By Curt Schleier

Sophie (Mia Wasikowska) Dr. Paul Weston’s (Gabriel Byrne) Wednesday patient is IN TREATMENT because her mother thinks she attempted suicide. Twice.
Sophie, 16, is a potential Olympic gymnast. She’s the U.S. Junior Champ and has been at it for about a decade. But this is not a happy time for her; she seems very troubled. Her parents are divorced. Her mother, whom she lives with, doesn’t seem to support her athletic ambition. And when she wants to contact her old man, she has to call 411, because she doesn’t remember his latest telephone number. But she says, “He’s always there for me.”

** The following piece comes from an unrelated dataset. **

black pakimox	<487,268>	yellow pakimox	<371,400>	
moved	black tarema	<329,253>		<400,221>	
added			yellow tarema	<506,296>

Sophie is in a cast, the remnants of a serious automobile accident. She was riding her bike when she was hit by a car and went flying into the street bike and all. And this is the second time that she’s been involved in this kind of an accident, hence her mother’s concern.

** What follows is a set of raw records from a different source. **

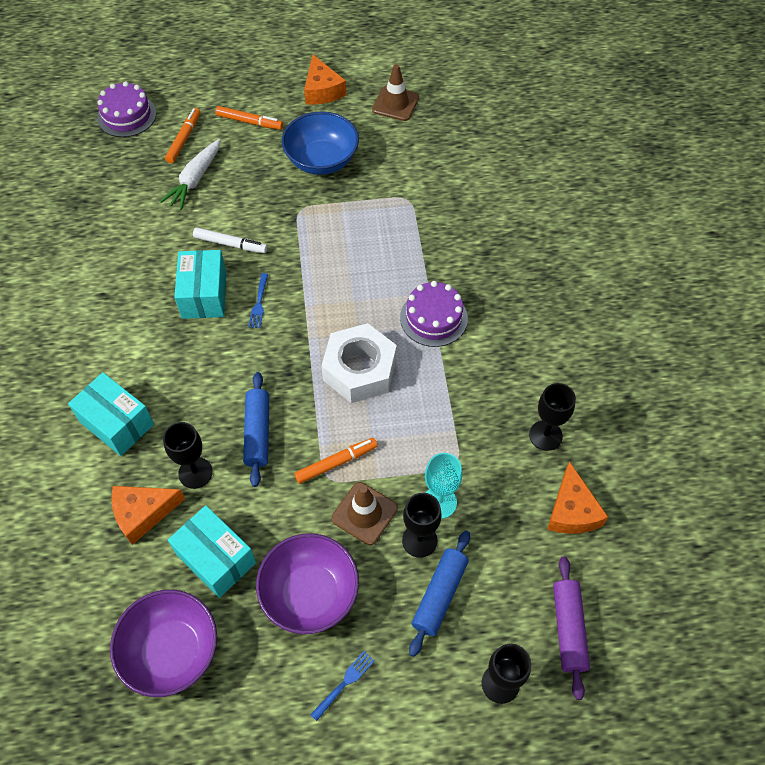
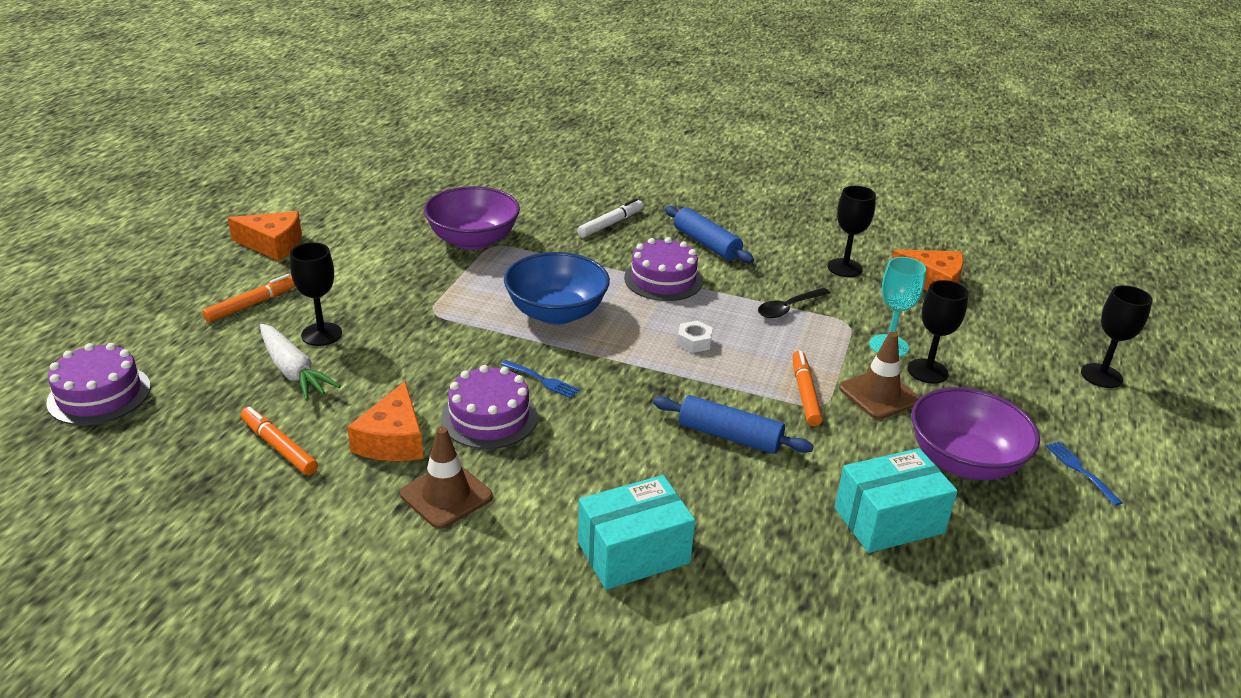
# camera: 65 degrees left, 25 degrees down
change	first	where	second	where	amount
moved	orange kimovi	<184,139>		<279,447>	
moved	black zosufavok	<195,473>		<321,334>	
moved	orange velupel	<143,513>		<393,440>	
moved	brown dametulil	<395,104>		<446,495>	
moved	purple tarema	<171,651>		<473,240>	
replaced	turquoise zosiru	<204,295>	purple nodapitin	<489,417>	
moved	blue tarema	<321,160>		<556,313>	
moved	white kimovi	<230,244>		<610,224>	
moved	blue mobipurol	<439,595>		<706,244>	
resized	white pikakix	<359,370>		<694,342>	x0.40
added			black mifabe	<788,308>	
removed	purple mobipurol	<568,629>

Complicating matters a bit is that Weston is having problems with his own daughter, who is one of Sophie’s classmates.
In fact, though, it shouldn’t be much of a complication. A high school drop out ought to be able to figure this one out. Clearly, Sophie is afraid of the Olympics. She doesn’t want to compete and possibly lose, disappointing the father who is never there and justifying the mom who feels she could be spending her time on better things.
But could it be that easy? That’s part of the allure of this series, which is kind of a mystery with all the clues laid out every week a little at a time.
And there’s another mystery. In what field of study did Dr. Weston get PhD? Could it be auto mechanics? At one point, in attempting to draw Sophie out, he asks whether she thinks about dying. She doesn’t respond, so he reassures her:
“Everyone thinks about death and imagines how it will come to this.”
Actually, I never had – until that moment, when I saw my sad conclusion flash in front of me. I’m watching still another show about psychobabble. I look for the remote, but I can’t find it. I must change the channel. I must. I must. My heart begins to race, and I feel as though it will explode out of my chest. And then it does and I hold it in my hand and watch it.
I wonder what that means. Eight more weeks of IN TREATMENT, and I should know.